Laws surrounding the idea of free-range parenting differ from state to state. Some states have a minimum age for leaving your child alone in your home. In Georgia, it is 8 years old while in Delaware it is 12.

Utah was the first state to pass a law allowing free-range parenting . In 2018, the Utah legislature unanimously passed a bill stating in part that “a child, whose basic needs are met and who is of sufficient age and maturity to avoid harm or unreasonable risk of harm, to engage in independent activities …” The now three-year-old bill allows for children to “walk, run, or bike to and from school, travel to commercial or recreational facilities, play outside and remain at home unattended.”

Is Free-Range Parenting A Good Idea For You?

The free-range parenting strategy to let your child out alone in the big bad world is not for everyone. Especially in this day of the COVID pandemic, parents find themselves even more protective and cautious. Take for instance an Indiana hospital chaplain who is the mother of two young boys. A self-described “fairly cautious” parent before the pandemic hit, now she is in full-blown protection mode when it comes to her two boys.

“The pandemic has made me more paranoid and fearful of other people,” she says to The Guardian. She is gravely concerned that her boys will become sick as they are too young (ages 7 and 4) to get vaccinated. “We don’t go inside other people’s houses, and, if we have play dates, we do them outside,” she says.

While there are benefits for keeping the boys near to her – she says her boys are closer to each other than ever – there is that downside. “That social aspect of their development is something I’m definitely worried about. There’s a part of me that’s like: ‘Let them be kids,’ and there’s a part of me that’s like: ‘I need to keep them safe.’” And that is where free-range parenting has its upside.

Those who are for a free-range style say it promotes confidence and independence. It teaches kids how to fall and get back up and proponents insist it isn’t neglect. Here are a few free-range parenting characteristics:

  • Plenty of unscheduled activities. Instead of moving from one scheduled event to another, free-range parents allow for numerous unscheduled events. They even encourage unscheduled playtime.
  • Get outdoors.
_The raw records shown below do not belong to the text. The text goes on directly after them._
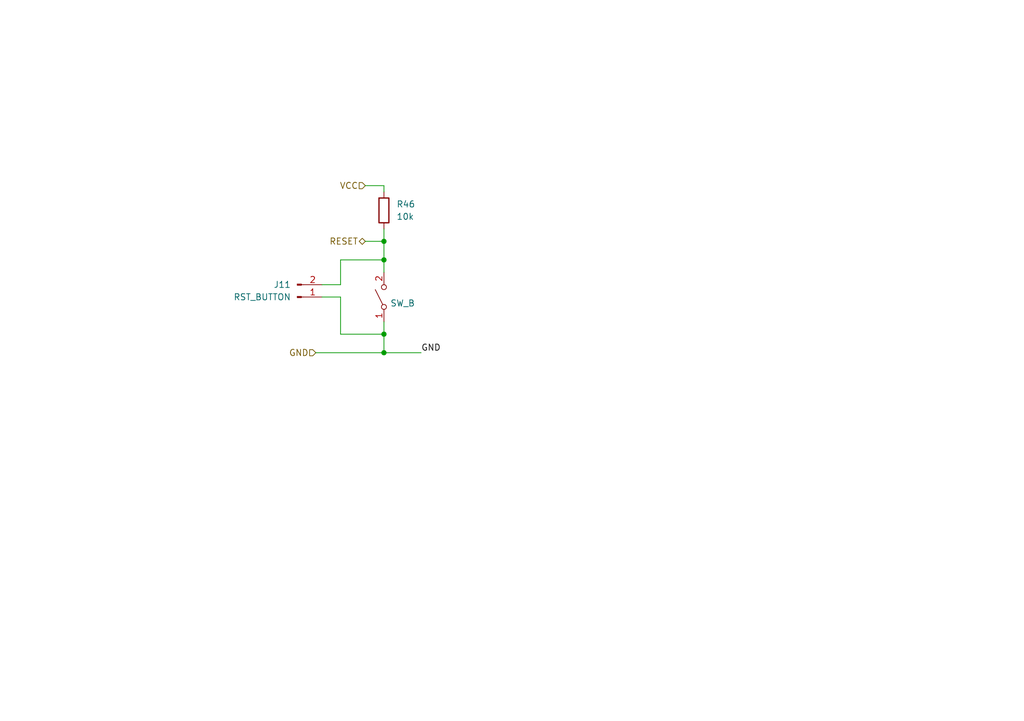
<source format=kicad_sch>
(kicad_sch
	(version 20231120)
	(generator "eeschema")
	(generator_version "8.0")
	(uuid "e32ccd04-d645-49c2-a980-298a2d259f2f")
	(paper "A5")
	(title_block
		(title "REset")
		(date "2024-04-17")
		(rev "1.0")
	)
	
	(junction
		(at 78.74 72.39)
		(diameter 0)
		(color 0 0 0 0)
		(uuid "45ad3623-429a-4095-99be-62503011ad9f")
	)
	(junction
		(at 78.74 53.34)
		(diameter 0)
		(color 0 0 0 0)
		(uuid "632b8f63-2a17-4819-abba-fb290f122549")
	)
	(junction
		(at 78.74 49.53)
		(diameter 0)
		(color 0 0 0 0)
		(uuid "cf9def38-9c7c-413c-a823-be49f004d161")
	)
	(junction
		(at 78.74 68.58)
		(diameter 0)
		(color 0 0 0 0)
		(uuid "ef5c2835-0f7f-4385-9642-04b9e04dfd42")
	)
	(wire
		(pts
			(xy 69.85 68.58) (xy 78.74 68.58)
		)
		(stroke
			(width 0)
			(type default)
		)
		(uuid "24f1d3a0-417a-4f80-865f-8dcf0e961bd2")
	)
	(wire
		(pts
			(xy 66.04 60.96) (xy 69.85 60.96)
		)
		(stroke
			(width 0)
			(type default)
		)
		(uuid "2648305b-3d88-49b7-a5c9-11a333287b82")
	)
	(wire
		(pts
			(xy 69.85 60.96) (xy 69.85 68.58)
		)
		(stroke
			(width 0)
			(type default)
		)
		(uuid "2cc465df-905f-4d04-a087-0c23ff6bd24c")
	)
	(wire
		(pts
			(xy 69.85 58.42) (xy 69.85 53.34)
		)
		(stroke
			(width 0)
			(type default)
		)
		(uuid "3ab01239-e893-4ebd-95cb-94008ac9ecde")
	)
	(wire
		(pts
			(xy 78.74 39.37) (xy 78.74 38.1)
		)
		(stroke
			(width 0)
			(type default)
		)
		(uuid "5699f232-176f-4520-9ad0-3aa931d84f0b")
	)
	(wire
		(pts
			(xy 78.74 46.99) (xy 78.74 49.53)
		)
		(stroke
			(width 0)
			(type default)
		)
		(uuid "5dbad9d6-6ae8-4e59-a891-ad472d5599b0")
	)
	(wire
		(pts
			(xy 78.74 66.04) (xy 78.74 68.58)
		)
		(stroke
			(width 0)
			(type default)
		)
		(uuid "6636c50b-b198-4c4f-9576-886a5d3b2e39")
	)
	(wire
		(pts
			(xy 69.85 53.34) (xy 78.74 53.34)
		)
		(stroke
			(width 0)
			(type default)
		)
		(uuid "7cb2f6e7-16b5-484b-b210-cdc0d1856d43")
	)
	(wire
		(pts
			(xy 78.74 72.39) (xy 86.36 72.39)
		)
		(stroke
			(width 0)
			(type default)
		)
		(uuid "85c94df1-d489-49e1-bf7d-5edab1c3fcf5")
	)
	(wire
		(pts
			(xy 64.77 72.39) (xy 78.74 72.39)
		)
		(stroke
			(width 0)
			(type default)
		)
		(uuid "91c354cf-e746-4077-a0ed-441af2e43914")
	)
	(wire
		(pts
			(xy 78.74 49.53) (xy 74.93 49.53)
		)
		(stroke
			(width 0)
			(type default)
		)
		(uuid "9eba237a-522e-4db4-88b4-3bb398a7c46b")
	)
	(wire
		(pts
			(xy 74.93 38.1) (xy 78.74 38.1)
		)
		(stroke
			(width 0)
			(type default)
		)
		(uuid "a0aae225-0577-4ea8-bd79-38c2b95994b4")
	)
	(wire
		(pts
			(xy 78.74 53.34) (xy 78.74 55.88)
		)
		(stroke
			(width 0)
			(type default)
		)
		(uuid "b0df7078-f65a-457d-82a7-da88b445a94c")
	)
	(wire
		(pts
			(xy 66.04 58.42) (xy 69.85 58.42)
		)
		(stroke
			(width 0)
			(type default)
		)
		(uuid "bdc67a6b-e012-4702-989d-3b3e798a3163")
	)
	(wire
		(pts
			(xy 78.74 49.53) (xy 78.74 53.34)
		)
		(stroke
			(width 0)
			(type default)
		)
		(uuid "d386a929-10e4-44a9-a162-901088ba9735")
	)
	(wire
		(pts
			(xy 78.74 68.58) (xy 78.74 72.39)
		)
		(stroke
			(width 0)
			(type default)
		)
		(uuid "f9c95e65-7c5f-485c-afa0-2a1ddfb8c225")
	)
	(label "GND"
		(at 86.36 72.39 0)
		(fields_autoplaced yes)
		(effects
			(font
				(size 1.27 1.27)
			)
			(justify left bottom)
		)
		(uuid "7e485e4c-9e2d-497e-8c03-c114bc57885d")
	)
	(hierarchical_label "GND"
		(shape input)
		(at 64.77 72.39 180)
		(fields_autoplaced yes)
		(effects
			(font
				(size 1.27 1.27)
			)
			(justify right)
		)
		(uuid "af77bec2-c2bb-4f07-849c-b3c0141c4f47")
	)
	(hierarchical_label "RESET"
		(shape bidirectional)
		(at 74.93 49.53 180)
		(fields_autoplaced yes)
		(effects
			(font
				(size 1.27 1.27)
			)
			(justify right)
		)
		(uuid "d87962f3-fbdd-41aa-8d53-61ae65f7ec73")
	)
	(hierarchical_label "VCC"
		(shape input)
		(at 74.93 38.1 180)
		(fields_autoplaced yes)
		(effects
			(font
				(size 1.27 1.27)
			)
			(justify right)
		)
		(uuid "e41d31b2-dbc1-4c5b-b5dc-6d4f1a14b09a")
	)
	(symbol
		(lib_id "Switch:SW_DPST_x2")
		(at 78.74 60.96 90)
		(unit 1)
		(exclude_from_sim no)
		(in_bom yes)
		(on_board yes)
		(dnp no)
		(fields_autoplaced yes)
		(uuid "5f3cb607-d81f-482c-920f-3332b684e150")
		(property "Reference" "SW4"
			(at 80.01 59.6899 90)
			(effects
				(font
					(size 1.27 1.27)
				)
				(justify right)
				(hide yes)
			)
		)
		(property "Value" "SW_B"
			(at 80.01 62.2299 90)
			(effects
				(font
					(size 1.27 1.27)
				)
				(justify right)
			)
		)
		(property "Footprint" "Button_Switch_SMD:SW_Push_1P1T_NO_CK_KSC7xxJ"
			(at 78.74 60.96 0)
			(effects
				(font
					(size 1.27 1.27)
				)
				(hide yes)
			)
		)
		(property "Datasheet" "~"
			(at 78.74 60.96 0)
			(effects
				(font
					(size 1.27 1.27)
				)
				(hide yes)
			)
		)
		(property "Description" "Single Pole Single Throw (SPST) switch, separate symbol"
			(at 78.74 60.96 0)
			(effects
				(font
					(size 1.27 1.27)
				)
				(hide yes)
			)
		)
		(pin "4"
			(uuid "99798681-6c7b-4433-97d1-c0a204fab5e2")
		)
		(pin "3"
			(uuid "87d05bed-21cb-42ac-a423-8e478b21f440")
		)
		(pin "2"
			(uuid "bafdcf74-5f10-482b-bdb5-cc952ebc0c1a")
		)
		(pin "1"
			(uuid "18bc4067-3d38-4ccd-81f6-f6874510b805")
		)
		(instances
			(project "Tracker"
				(path "/60c5e70b-bc37-4402-aa86-9378cecb8f85/c8bb0d21-4a2a-4279-ac0b-204348079814"
					(reference "SW4")
					(unit 1)
				)
			)
		)
	)
	(symbol
		(lib_id "Connector:Conn_01x02_Pin")
		(at 60.96 60.96 0)
		(mirror x)
		(unit 1)
		(exclude_from_sim no)
		(in_bom yes)
		(on_board yes)
		(dnp no)
		(uuid "beba46e1-25a3-47ae-97c2-c89b16c70331")
		(property "Reference" "J11"
			(at 59.69 58.4199 0)
			(effects
				(font
					(size 1.27 1.27)
				)
				(justify right)
			)
		)
		(property "Value" "RST_BUTTON"
			(at 59.69 60.9599 0)
			(effects
				(font
					(size 1.27 1.27)
				)
				(justify right)
			)
		)
		(property "Footprint" "TerminalBlock_Phoenix:TerminalBlock_Phoenix_MPT-0,5-2-2.54_1x02_P2.54mm_Horizontal"
			(at 60.96 60.96 0)
			(effects
				(font
					(size 1.27 1.27)
				)
				(hide yes)
			)
		)
		(property "Datasheet" "~"
			(at 60.96 60.96 0)
			(effects
				(font
					(size 1.27 1.27)
				)
				(hide yes)
			)
		)
		(property "Description" ""
			(at 60.96 60.96 0)
			(effects
				(font
					(size 1.27 1.27)
				)
				(hide yes)
			)
		)
		(pin "1"
			(uuid "37bad180-9e4f-43bc-a072-1658ff352a20")
		)
		(pin "2"
			(uuid "a7d866ae-37c6-4232-9748-0d74a4e04e2e")
		)
		(instances
			(project "Tracker"
				(path "/60c5e70b-bc37-4402-aa86-9378cecb8f85/c8bb0d21-4a2a-4279-ac0b-204348079814"
					(reference "J11")
					(unit 1)
				)
			)
		)
	)
	(symbol
		(lib_id "Device:R")
		(at 78.74 43.18 0)
		(unit 1)
		(exclude_from_sim no)
		(in_bom yes)
		(on_board yes)
		(dnp no)
		(fields_autoplaced yes)
		(uuid "dc200c7d-7950-4037-8718-ded7fecc9f94")
		(property "Reference" "R46"
			(at 81.28 41.91 0)
			(effects
				(font
					(size 1.27 1.27)
				)
				(justify left)
			)
		)
		(property "Value" "10k"
			(at 81.28 44.45 0)
			(effects
				(font
					(size 1.27 1.27)
				)
				(justify left)
			)
		)
		(property "Footprint" "Resistor_SMD:R_0603_1608Metric"
			(at 76.962 43.18 90)
			(effects
				(font
					(size 1.27 1.27)
				)
				(hide yes)
			)
		)
		(property "Datasheet" "~"
			(at 78.74 43.18 0)
			(effects
				(font
					(size 1.27 1.27)
				)
				(hide yes)
			)
		)
		(property "Description" ""
			(at 78.74 43.18 0)
			(effects
				(font
					(size 1.27 1.27)
				)
				(hide yes)
			)
		)
		(pin "1"
			(uuid "9d441dd9-28b2-4779-ba4b-dbaaf4f5d410")
		)
		(pin "2"
			(uuid "d1669126-c6ac-4fe9-8947-3b0414ebb417")
		)
		(instances
			(project "Tracker"
				(path "/60c5e70b-bc37-4402-aa86-9378cecb8f85/c8bb0d21-4a2a-4279-ac0b-204348079814"
					(reference "R46")
					(unit 1)
				)
			)
		)
	)
)
</source>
A free-range parent will encourage their children to head for the outdoors and play outside with friends rather than stay cooped up inside playing video games. They would much rather see their children build forts in the back instead of going brain-dead sitting in front of a TV screen all day and night.
  • Independence earning. Kids are allowed to earn their independence. Increased freedom and responsibility are given as a child shows they can handle it. As a child shows they are capable of trying and accomplishing new things, the reins are loosened a bit more.
  • Don’t parent out of fear. Understand, please. Free-range parents are not neglectful. We’ve said it before but feel it needs to be stressed. They do have rules, they do promote safety. Their children will ride bikes with a helmet on. But they do understand that while accidents do happen (kids fall and scrape knees), they don’t stop their kids from playing for fear of it. The goal is to allow kids to experience life.

It’s true – free-range parenting harkens back to the days when kids were allowed to be kids. But free-range parents also understand that this is a dangerous world. They do allow their kids freedom to experience life, but practitioners claim they do so not in a neglectful way, but in a way that still promotes safety. Free-range parents say their goal is simply to let kids be kids.